The other speakers were seniors Anna Almore, an English major who has hosted more than 600 students on Princeton’s campus to inspire them to attend college; Ashley Johnson, a classics major who spent two summers in rural China with the Summer of Service English immersion program; Benjamin Bernstein, an economics major who mentors local youth through Community House programs; and Ishani Sud, a chemical engineering major who is involved with multiple projects, including developing a low-cost solar oven and traveling to Kenya and Tanzania to educate people on its use.
“I thought they were all so accomplished,” said freshman Casey Boyles. “All of what was said was pretty inspirational. To take a senior thesis and make it a major organization you’re the CEO of is pretty amazing.”
Based on Bernstein’s remarks, freshman Kunal Nayyar decided he would look into a program called Generation One that helps local high school students achieve academic success. “It showed me all the things you can do here,” Nayyar said.
“Reflections on Service” was realized after two years of efforts by students to develop a service-focused program for freshman orientation. The student-run Pace Council on Civic Values took over the effort in February.
“The freshman orientation program didn’t include an event that demonstrates that engagement is not only important, but also possible,” council member Josh Loehrer, a senior, said. “Yet it’s integral to most students’ careers at Princeton.”

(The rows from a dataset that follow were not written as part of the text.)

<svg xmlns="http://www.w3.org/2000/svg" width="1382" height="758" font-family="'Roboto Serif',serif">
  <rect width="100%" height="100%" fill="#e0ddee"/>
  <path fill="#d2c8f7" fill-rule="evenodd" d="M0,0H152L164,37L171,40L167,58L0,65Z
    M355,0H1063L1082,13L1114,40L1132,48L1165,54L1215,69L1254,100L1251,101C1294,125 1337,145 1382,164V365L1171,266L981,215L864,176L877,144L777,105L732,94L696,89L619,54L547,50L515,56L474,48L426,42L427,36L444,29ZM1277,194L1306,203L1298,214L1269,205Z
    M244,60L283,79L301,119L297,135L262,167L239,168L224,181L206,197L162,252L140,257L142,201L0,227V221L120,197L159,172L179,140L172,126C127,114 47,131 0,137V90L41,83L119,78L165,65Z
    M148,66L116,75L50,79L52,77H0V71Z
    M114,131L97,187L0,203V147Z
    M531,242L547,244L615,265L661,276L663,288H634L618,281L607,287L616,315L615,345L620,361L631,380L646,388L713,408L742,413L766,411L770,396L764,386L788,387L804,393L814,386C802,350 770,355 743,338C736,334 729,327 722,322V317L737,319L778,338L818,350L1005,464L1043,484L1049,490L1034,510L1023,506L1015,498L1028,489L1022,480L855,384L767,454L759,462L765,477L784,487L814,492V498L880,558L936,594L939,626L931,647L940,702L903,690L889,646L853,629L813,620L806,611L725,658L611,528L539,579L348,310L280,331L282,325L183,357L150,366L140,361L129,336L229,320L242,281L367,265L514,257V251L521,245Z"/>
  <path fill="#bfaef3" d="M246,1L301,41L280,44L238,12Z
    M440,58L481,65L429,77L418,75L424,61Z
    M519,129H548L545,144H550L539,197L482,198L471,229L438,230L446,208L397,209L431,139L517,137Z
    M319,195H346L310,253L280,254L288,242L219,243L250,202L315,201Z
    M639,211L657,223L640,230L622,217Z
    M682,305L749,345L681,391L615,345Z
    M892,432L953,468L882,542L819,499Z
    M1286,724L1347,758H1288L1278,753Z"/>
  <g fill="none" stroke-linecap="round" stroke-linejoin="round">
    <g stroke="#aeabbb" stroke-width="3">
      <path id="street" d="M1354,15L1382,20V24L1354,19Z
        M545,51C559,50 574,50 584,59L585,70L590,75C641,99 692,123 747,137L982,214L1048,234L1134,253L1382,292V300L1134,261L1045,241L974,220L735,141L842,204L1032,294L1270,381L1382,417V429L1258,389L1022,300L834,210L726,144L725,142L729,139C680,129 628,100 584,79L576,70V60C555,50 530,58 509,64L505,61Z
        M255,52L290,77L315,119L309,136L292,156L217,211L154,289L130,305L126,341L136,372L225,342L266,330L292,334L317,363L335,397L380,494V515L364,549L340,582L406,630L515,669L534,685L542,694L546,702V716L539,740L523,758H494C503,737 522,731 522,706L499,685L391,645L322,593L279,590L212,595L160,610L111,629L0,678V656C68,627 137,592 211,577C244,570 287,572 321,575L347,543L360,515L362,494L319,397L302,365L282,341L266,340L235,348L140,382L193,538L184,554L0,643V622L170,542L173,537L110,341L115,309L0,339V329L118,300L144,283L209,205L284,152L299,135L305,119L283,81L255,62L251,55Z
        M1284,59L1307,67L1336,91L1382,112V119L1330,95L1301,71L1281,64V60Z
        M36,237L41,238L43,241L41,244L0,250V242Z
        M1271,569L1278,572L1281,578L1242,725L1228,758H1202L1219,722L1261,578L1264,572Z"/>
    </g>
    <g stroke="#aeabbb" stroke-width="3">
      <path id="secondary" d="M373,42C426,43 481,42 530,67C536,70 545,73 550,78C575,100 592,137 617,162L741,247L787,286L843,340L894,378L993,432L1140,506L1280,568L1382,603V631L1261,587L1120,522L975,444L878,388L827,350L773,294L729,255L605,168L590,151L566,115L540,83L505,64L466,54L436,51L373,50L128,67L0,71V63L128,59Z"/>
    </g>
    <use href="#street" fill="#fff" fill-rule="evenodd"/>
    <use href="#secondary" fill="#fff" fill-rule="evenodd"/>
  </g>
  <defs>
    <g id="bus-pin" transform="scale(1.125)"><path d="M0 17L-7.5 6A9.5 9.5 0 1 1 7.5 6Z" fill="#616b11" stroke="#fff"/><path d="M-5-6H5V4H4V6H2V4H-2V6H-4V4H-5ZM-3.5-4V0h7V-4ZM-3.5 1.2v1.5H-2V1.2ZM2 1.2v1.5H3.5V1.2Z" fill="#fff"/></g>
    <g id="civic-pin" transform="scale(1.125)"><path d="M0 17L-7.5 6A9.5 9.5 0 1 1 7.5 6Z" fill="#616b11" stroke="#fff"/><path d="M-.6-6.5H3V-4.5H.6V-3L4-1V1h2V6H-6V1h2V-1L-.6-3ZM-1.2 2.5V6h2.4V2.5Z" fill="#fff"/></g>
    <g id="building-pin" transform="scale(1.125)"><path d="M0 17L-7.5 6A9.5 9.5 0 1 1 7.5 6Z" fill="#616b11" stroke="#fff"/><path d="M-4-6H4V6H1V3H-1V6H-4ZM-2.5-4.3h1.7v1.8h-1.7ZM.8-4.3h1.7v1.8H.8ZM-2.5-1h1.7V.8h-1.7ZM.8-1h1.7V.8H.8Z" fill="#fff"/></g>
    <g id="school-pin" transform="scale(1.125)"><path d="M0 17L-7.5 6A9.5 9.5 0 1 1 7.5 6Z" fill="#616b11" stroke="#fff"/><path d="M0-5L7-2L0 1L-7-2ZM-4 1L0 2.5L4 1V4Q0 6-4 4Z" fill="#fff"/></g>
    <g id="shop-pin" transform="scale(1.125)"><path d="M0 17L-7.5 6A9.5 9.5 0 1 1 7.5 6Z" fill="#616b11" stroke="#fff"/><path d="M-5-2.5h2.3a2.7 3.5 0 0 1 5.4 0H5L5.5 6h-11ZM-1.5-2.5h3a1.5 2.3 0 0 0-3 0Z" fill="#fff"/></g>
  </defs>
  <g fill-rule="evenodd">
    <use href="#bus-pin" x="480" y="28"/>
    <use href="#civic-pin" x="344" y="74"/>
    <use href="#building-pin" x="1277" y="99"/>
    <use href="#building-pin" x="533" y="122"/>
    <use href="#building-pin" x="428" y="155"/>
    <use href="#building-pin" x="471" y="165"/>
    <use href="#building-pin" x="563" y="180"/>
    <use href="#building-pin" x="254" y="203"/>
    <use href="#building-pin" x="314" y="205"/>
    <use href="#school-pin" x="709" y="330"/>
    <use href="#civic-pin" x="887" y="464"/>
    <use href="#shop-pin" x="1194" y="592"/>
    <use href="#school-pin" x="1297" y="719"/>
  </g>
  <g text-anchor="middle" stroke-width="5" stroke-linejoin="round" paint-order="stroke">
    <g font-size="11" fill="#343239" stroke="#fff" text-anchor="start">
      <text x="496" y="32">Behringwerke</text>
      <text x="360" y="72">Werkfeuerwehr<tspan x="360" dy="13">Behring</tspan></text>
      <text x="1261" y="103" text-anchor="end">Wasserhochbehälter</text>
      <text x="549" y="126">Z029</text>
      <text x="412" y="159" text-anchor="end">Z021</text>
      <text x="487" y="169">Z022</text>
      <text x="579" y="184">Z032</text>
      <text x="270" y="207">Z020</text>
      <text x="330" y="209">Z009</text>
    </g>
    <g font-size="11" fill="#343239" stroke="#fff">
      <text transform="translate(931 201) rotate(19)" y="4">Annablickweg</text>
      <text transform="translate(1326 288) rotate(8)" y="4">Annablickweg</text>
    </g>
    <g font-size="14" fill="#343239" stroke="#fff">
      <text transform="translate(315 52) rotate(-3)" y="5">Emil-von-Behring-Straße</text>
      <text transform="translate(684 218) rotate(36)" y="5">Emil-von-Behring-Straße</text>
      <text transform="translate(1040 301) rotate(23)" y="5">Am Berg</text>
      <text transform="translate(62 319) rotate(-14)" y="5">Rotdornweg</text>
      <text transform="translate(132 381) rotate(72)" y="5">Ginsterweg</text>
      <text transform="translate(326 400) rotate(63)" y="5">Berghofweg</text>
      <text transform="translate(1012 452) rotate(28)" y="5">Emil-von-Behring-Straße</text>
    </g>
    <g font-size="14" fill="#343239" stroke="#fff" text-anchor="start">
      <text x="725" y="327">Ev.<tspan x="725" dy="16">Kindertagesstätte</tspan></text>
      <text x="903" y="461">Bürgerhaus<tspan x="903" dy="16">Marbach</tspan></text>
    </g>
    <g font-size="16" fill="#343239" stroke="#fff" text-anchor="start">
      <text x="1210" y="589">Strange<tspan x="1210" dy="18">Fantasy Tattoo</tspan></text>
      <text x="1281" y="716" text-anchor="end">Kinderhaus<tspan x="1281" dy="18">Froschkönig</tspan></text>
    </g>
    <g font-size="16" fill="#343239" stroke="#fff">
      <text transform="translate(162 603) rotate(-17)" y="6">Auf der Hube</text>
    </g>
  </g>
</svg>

The council received funding and support from the Office of the Dean of Undergraduate Students and the Pace Center. Phil Martin, a senior program coordinator at the Pace Center, called the event “a great example of students, administrators and folks off campus working together to make an important student-driven project a success.” In addition to support from student groups and administrators across campus, the owners of Halo Farm provided food for an ice cream social, where freshmen talked to older students about civic engagement opportunities.
Organizers said they hoped the discussion would continue in years to come.
“Princeton students like those featured in the panel are making a significant impact right here in Princeton and around the world,” said senior Meaghan Petersack. “Introducing freshmen to these models and encouraging them to explore the many opportunities they have as students and alumni to make a similar impact is pivotal for inspiring and strengthening the next generation of civic leaders.”